YOUR TASK:
Copy out the passage on propane prices and second-quarter results below, word for word and in full.

Within the quarter, wholesale prices, basis Mont Belvieu moved from a low of a $1.10 in early January to a $1.63 in early March, which is the highest price for propane in 13 years.
Overall, average wholesale prices for the second quarter were a $1.31 per gallon, which is 45% higher than the prior second quarter, and 5% higher in the first quarter of fiscal 2022.
Excluding the impact of the mark-to-market adjustments on our commodity hedges that I mentioned earlier, total gross margin of $316.1 million for the second quarter increased $12 million or 4%, compared to the prior year.
Improvement in gross margin was driven by effective selling price management, during a rising volatile commodity price environment, and from the favorable impact of commodity hedges that matured during the period.
Consistent with past practices, our hedging and risk management activities are intended to reduce the effect of price volatility associated with forecasted purchases of propane and propane sold on a fixed price basis.
The commodity hedges that matured during the second quarter were principally comprised of net long positions that were favorably impacted from the significant rise in commodity prices. With respect to expenses, combined operating and G&A expenses of $143 million for the second quarter increased $12.4 million or 9.5% compared to the prior year.
Primarily due to higher payroll and benefit-related expenses, higher vehicle lease, and fuel costs, higher provisions for doubtful accounts, and other inflationary pressures across many areas of the business.
Interest expense of $15.3 million for the second quarter was $2.8 million or 15.7% lower than the prior year due to refinancing of two tranches of senior notes at lower rates at the third quarter of fiscal 2021, as well as a lower average level of outstanding debt.

INFORMATION SUPPLIED:
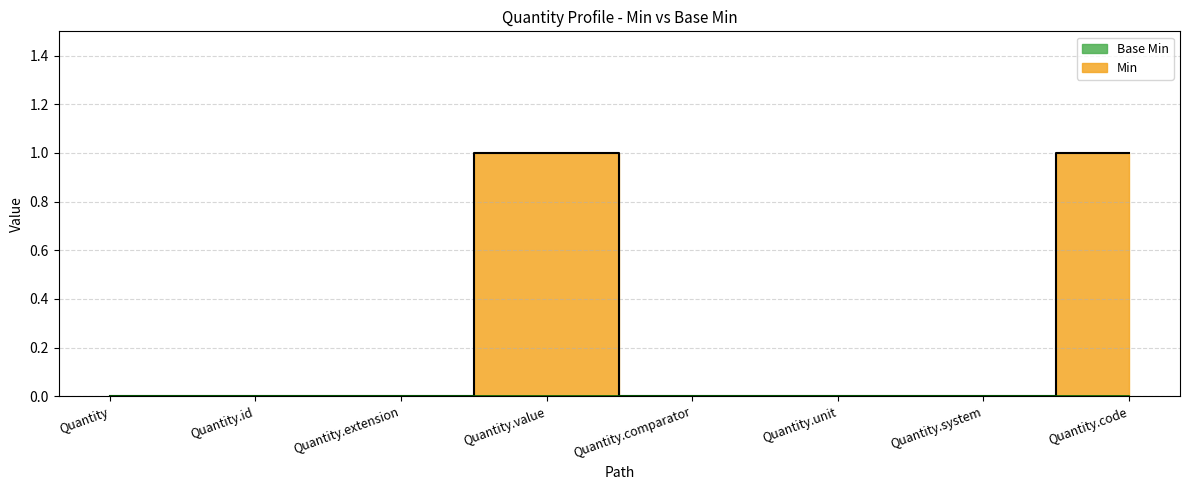

How many categories are shown in the chart?

8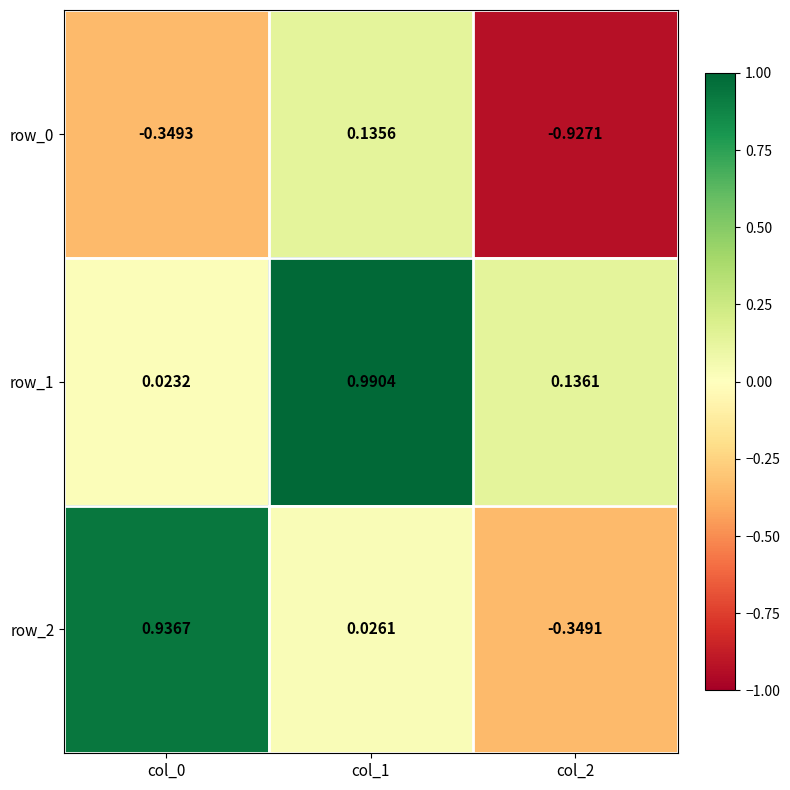

Is the value of row_1 at col_0 greater than the value of row_2 at col_2?

Yes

RESPONSE TO THIS EXERCISE:
Within the quarter, wholesale prices, basis Mont Belvieu moved from a low of a $1.10 in early January to a $1.63 in early March, which is the highest price for propane in 13 years.
Overall, average wholesale prices for the second quarter were a $1.31 per gallon, which is 45% higher than the prior second quarter, and 5% higher in the first quarter of fiscal 2022.
Excluding the impact of the mark-to-market adjustments on our commodity hedges that I mentioned earlier, total gross margin of $316.1 million for the second quarter increased $12 million or 4%, compared to the prior year.
Improvement in gross margin was driven by effective selling price management, during a rising volatile commodity price environment, and from the favorable impact of commodity hedges that matured during the period.
Consistent with past practices, our hedging and risk management activities are intended to reduce the effect of price volatility associated with forecasted purchases of propane and propane sold on a fixed price basis.
The commodity hedges that matured during the second quarter were principally comprised of net long positions that were favorably impacted from the significant rise in commodity prices. With respect to expenses, combined operating and G&A expenses of $143 million for the second quarter increased $12.4 million or 9.5% compared to the prior year.
Primarily due to higher payroll and benefit-related expenses, higher vehicle lease, and fuel costs, higher provisions for doubtful accounts, and other inflationary pressures across many areas of the business.
Interest expense of $15.3 million for the second quarter was $2.8 million or 15.7% lower than the prior year due to refinancing of two tranches of senior notes at lower rates at the third quarter of fiscal 2021, as well as a lower average level of outstanding debt.